- EXERCISE DETAILS
An exact copy of the entries is needed, with every picture left out.

++++++++

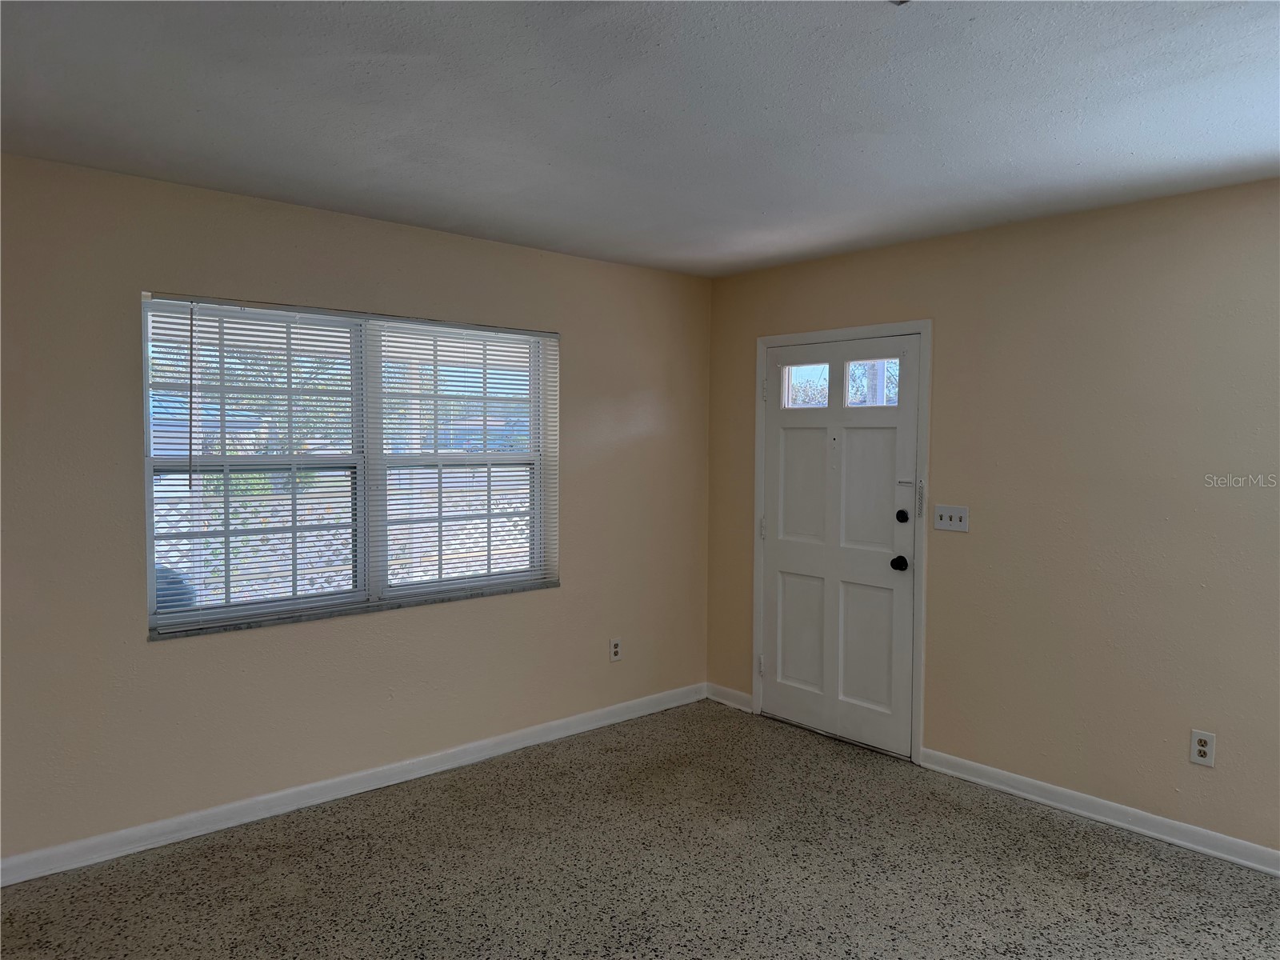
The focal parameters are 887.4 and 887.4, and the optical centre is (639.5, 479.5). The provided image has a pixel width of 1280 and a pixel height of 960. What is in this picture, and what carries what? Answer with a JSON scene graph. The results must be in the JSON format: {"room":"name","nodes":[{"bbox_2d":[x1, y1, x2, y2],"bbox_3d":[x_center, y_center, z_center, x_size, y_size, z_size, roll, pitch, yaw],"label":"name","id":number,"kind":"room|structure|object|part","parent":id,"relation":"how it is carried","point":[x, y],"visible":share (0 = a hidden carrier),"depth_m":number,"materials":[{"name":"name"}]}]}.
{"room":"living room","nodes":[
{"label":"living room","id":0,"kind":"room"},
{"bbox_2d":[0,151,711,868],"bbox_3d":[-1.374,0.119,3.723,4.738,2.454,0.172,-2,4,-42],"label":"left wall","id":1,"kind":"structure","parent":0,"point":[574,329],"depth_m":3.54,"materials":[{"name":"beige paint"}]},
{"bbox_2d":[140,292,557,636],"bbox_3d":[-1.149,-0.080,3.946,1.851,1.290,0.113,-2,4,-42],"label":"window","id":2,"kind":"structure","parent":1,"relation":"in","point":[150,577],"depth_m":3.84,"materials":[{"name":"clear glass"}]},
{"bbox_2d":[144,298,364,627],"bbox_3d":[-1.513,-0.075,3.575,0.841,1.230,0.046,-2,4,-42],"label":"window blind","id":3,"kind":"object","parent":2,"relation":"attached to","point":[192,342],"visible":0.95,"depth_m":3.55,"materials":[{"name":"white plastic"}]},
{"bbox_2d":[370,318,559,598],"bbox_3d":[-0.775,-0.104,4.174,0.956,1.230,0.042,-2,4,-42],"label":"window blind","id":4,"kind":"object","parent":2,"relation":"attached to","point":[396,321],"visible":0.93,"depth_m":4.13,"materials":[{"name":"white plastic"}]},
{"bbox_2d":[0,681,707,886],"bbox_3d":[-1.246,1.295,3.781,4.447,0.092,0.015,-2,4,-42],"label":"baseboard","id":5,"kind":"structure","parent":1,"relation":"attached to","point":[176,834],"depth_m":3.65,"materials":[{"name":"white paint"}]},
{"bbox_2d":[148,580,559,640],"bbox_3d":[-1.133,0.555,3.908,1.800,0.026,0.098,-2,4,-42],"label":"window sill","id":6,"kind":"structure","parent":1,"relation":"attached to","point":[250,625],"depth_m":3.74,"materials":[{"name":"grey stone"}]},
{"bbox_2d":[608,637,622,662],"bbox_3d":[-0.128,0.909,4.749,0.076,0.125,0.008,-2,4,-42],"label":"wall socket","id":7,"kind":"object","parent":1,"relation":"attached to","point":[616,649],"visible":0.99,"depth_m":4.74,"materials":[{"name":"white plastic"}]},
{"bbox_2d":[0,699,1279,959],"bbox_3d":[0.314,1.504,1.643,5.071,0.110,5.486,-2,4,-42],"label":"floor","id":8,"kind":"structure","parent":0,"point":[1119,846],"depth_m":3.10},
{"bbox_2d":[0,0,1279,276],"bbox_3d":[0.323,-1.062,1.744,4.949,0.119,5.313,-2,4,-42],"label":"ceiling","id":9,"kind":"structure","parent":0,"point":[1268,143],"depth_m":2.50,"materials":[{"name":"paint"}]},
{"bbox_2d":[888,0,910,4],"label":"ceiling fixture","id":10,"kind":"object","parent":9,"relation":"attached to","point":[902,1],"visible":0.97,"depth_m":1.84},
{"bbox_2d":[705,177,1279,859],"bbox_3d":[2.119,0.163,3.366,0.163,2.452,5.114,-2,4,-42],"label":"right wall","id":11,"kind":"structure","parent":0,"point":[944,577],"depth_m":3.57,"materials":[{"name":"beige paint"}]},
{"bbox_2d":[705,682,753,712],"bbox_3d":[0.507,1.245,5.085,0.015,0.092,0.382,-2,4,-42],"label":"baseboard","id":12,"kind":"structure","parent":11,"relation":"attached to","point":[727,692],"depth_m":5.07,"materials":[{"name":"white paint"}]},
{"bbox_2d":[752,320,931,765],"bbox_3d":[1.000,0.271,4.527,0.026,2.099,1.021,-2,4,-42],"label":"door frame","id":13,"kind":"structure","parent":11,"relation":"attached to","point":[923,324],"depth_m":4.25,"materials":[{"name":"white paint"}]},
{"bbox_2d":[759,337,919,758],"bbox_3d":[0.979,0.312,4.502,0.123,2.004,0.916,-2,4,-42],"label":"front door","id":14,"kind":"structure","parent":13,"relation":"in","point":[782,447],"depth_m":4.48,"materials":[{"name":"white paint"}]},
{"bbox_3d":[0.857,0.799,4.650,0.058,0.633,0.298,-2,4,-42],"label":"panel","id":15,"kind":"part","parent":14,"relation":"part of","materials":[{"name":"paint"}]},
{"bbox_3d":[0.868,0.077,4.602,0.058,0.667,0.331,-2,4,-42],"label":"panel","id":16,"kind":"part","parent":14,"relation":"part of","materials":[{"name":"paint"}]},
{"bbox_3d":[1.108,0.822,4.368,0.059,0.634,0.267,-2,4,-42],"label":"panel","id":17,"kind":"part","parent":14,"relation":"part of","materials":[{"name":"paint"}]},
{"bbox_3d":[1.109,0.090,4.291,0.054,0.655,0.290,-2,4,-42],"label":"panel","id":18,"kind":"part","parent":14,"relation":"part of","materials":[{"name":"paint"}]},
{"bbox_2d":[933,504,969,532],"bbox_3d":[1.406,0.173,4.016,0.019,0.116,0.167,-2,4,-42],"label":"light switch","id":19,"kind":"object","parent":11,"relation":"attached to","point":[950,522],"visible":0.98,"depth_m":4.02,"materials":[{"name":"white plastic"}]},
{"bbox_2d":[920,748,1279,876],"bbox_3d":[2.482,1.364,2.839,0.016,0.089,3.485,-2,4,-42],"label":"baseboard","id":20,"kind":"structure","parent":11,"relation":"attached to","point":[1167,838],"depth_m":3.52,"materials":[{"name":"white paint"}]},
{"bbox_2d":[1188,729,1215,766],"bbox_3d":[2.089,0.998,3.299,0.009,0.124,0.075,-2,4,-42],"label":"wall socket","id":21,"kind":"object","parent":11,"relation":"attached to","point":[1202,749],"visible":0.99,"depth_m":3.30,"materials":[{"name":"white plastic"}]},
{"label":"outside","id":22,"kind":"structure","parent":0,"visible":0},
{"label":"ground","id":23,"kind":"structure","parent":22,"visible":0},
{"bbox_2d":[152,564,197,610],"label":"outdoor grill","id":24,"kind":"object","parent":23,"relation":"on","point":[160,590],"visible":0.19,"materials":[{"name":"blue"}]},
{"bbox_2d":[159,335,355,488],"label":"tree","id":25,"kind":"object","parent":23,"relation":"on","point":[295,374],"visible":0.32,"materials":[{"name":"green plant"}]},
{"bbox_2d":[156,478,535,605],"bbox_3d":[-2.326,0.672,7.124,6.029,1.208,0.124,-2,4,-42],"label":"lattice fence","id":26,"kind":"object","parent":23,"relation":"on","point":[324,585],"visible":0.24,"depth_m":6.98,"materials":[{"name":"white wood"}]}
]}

++++++++

- TASK SOLUTION
The focal parameters are 887.4 and 887.4, and the optical centre is (639.5, 479.5). The provided image has a pixel width of 1280 and a pixel height of 960. What is in this picture, and what carries what? Answer with a JSON scene graph. The results must be in the JSON format: {"room":"name","nodes":[{"bbox_2d":[x1, y1, x2, y2],"bbox_3d":[x_center, y_center, z_center, x_size, y_size, z_size, roll, pitch, yaw],"label":"name","id":number,"kind":"room|structure|object|part","parent":id,"relation":"how it is carried","point":[x, y],"visible":share (0 = a hidden carrier),"depth_m":number,"materials":[{"name":"name"}]}]}.
{"room":"living room","nodes":[
{"label":"living room","id":0,"kind":"room"},
{"bbox_2d":[0,151,711,868],"bbox_3d":[-1.374,0.119,3.723,4.738,2.454,0.172,-2,4,-42],"label":"left wall","id":1,"kind":"structure","parent":0,"point":[574,329],"depth_m":3.54,"materials":[{"name":"beige paint"}]},
{"bbox_2d":[140,292,557,636],"bbox_3d":[-1.149,-0.080,3.946,1.851,1.290,0.113,-2,4,-42],"label":"window","id":2,"kind":"structure","parent":1,"relation":"in","point":[150,577],"depth_m":3.84,"materials":[{"name":"clear glass"}]},
{"bbox_2d":[144,298,364,627],"bbox_3d":[-1.513,-0.075,3.575,0.841,1.230,0.046,-2,4,-42],"label":"window blind","id":3,"kind":"object","parent":2,"relation":"attached to","point":[192,342],"visible":0.95,"depth_m":3.55,"materials":[{"name":"white plastic"}]},
{"bbox_2d":[370,318,559,598],"bbox_3d":[-0.775,-0.104,4.174,0.956,1.230,0.042,-2,4,-42],"label":"window blind","id":4,"kind":"object","parent":2,"relation":"attached to","point":[396,321],"visible":0.93,"depth_m":4.13,"materials":[{"name":"white plastic"}]},
{"bbox_2d":[0,681,707,886],"bbox_3d":[-1.246,1.295,3.781,4.447,0.092,0.015,-2,4,-42],"label":"baseboard","id":5,"kind":"structure","parent":1,"relation":"attached to","point":[176,834],"depth_m":3.65,"materials":[{"name":"white paint"}]},
{"bbox_2d":[148,580,559,640],"bbox_3d":[-1.133,0.555,3.908,1.800,0.026,0.098,-2,4,-42],"label":"window sill","id":6,"kind":"structure","parent":1,"relation":"attached to","point":[250,625],"depth_m":3.74,"materials":[{"name":"grey stone"}]},
{"bbox_2d":[608,637,622,662],"bbox_3d":[-0.128,0.909,4.749,0.076,0.125,0.008,-2,4,-42],"label":"wall socket","id":7,"kind":"object","parent":1,"relation":"attached to","point":[616,649],"visible":0.99,"depth_m":4.74,"materials":[{"name":"white plastic"}]},
{"bbox_2d":[0,699,1279,959],"bbox_3d":[0.314,1.504,1.643,5.071,0.110,5.486,-2,4,-42],"label":"floor","id":8,"kind":"structure","parent":0,"point":[1119,846],"depth_m":3.10},
{"bbox_2d":[0,0,1279,276],"bbox_3d":[0.323,-1.062,1.744,4.949,0.119,5.313,-2,4,-42],"label":"ceiling","id":9,"kind":"structure","parent":0,"point":[1268,143],"depth_m":2.50,"materials":[{"name":"paint"}]},
{"bbox_2d":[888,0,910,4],"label":"ceiling fixture","id":10,"kind":"object","parent":9,"relation":"attached to","point":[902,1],"visible":0.97,"depth_m":1.84},
{"bbox_2d":[705,177,1279,859],"bbox_3d":[2.119,0.163,3.366,0.163,2.452,5.114,-2,4,-42],"label":"right wall","id":11,"kind":"structure","parent":0,"point":[944,577],"depth_m":3.57,"materials":[{"name":"beige paint"}]},
{"bbox_2d":[705,682,753,712],"bbox_3d":[0.507,1.245,5.085,0.015,0.092,0.382,-2,4,-42],"label":"baseboard","id":12,"kind":"structure","parent":11,"relation":"attached to","point":[727,692],"depth_m":5.07,"materials":[{"name":"white paint"}]},
{"bbox_2d":[752,320,931,765],"bbox_3d":[1.000,0.271,4.527,0.026,2.099,1.021,-2,4,-42],"label":"door frame","id":13,"kind":"structure","parent":11,"relation":"attached to","point":[923,324],"depth_m":4.25,"materials":[{"name":"white paint"}]},
{"bbox_2d":[759,337,919,758],"bbox_3d":[0.979,0.312,4.502,0.123,2.004,0.916,-2,4,-42],"label":"front door","id":14,"kind":"structure","parent":13,"relation":"in","point":[782,447],"depth_m":4.48,"materials":[{"name":"white paint"}]},
{"bbox_3d":[0.857,0.799,4.650,0.058,0.633,0.298,-2,4,-42],"label":"panel","id":15,"kind":"part","parent":14,"relation":"part of","materials":[{"name":"paint"}]},
{"bbox_3d":[0.868,0.077,4.602,0.058,0.667,0.331,-2,4,-42],"label":"panel","id":16,"kind":"part","parent":14,"relation":"part of","materials":[{"name":"paint"}]},
{"bbox_3d":[1.108,0.822,4.368,0.059,0.634,0.267,-2,4,-42],"label":"panel","id":17,"kind":"part","parent":14,"relation":"part of","materials":[{"name":"paint"}]},
{"bbox_3d":[1.109,0.090,4.291,0.054,0.655,0.290,-2,4,-42],"label":"panel","id":18,"kind":"part","parent":14,"relation":"part of","materials":[{"name":"paint"}]},
{"bbox_2d":[933,504,969,532],"bbox_3d":[1.406,0.173,4.016,0.019,0.116,0.167,-2,4,-42],"label":"light switch","id":19,"kind":"object","parent":11,"relation":"attached to","point":[950,522],"visible":0.98,"depth_m":4.02,"materials":[{"name":"white plastic"}]},
{"bbox_2d":[920,748,1279,876],"bbox_3d":[2.482,1.364,2.839,0.016,0.089,3.485,-2,4,-42],"label":"baseboard","id":20,"kind":"structure","parent":11,"relation":"attached to","point":[1167,838],"depth_m":3.52,"materials":[{"name":"white paint"}]},
{"bbox_2d":[1188,729,1215,766],"bbox_3d":[2.089,0.998,3.299,0.009,0.124,0.075,-2,4,-42],"label":"wall socket","id":21,"kind":"object","parent":11,"relation":"attached to","point":[1202,749],"visible":0.99,"depth_m":3.30,"materials":[{"name":"white plastic"}]},
{"label":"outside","id":22,"kind":"structure","parent":0,"visible":0},
{"label":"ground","id":23,"kind":"structure","parent":22,"visible":0},
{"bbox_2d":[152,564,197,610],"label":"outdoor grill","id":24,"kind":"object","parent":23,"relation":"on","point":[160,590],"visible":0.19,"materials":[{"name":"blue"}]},
{"bbox_2d":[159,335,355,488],"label":"tree","id":25,"kind":"object","parent":23,"relation":"on","point":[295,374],"visible":0.32,"materials":[{"name":"green plant"}]},
{"bbox_2d":[156,478,535,605],"bbox_3d":[-2.326,0.672,7.124,6.029,1.208,0.124,-2,4,-42],"label":"lattice fence","id":26,"kind":"object","parent":23,"relation":"on","point":[324,585],"visible":0.24,"depth_m":6.98,"materials":[{"name":"white wood"}]}
]}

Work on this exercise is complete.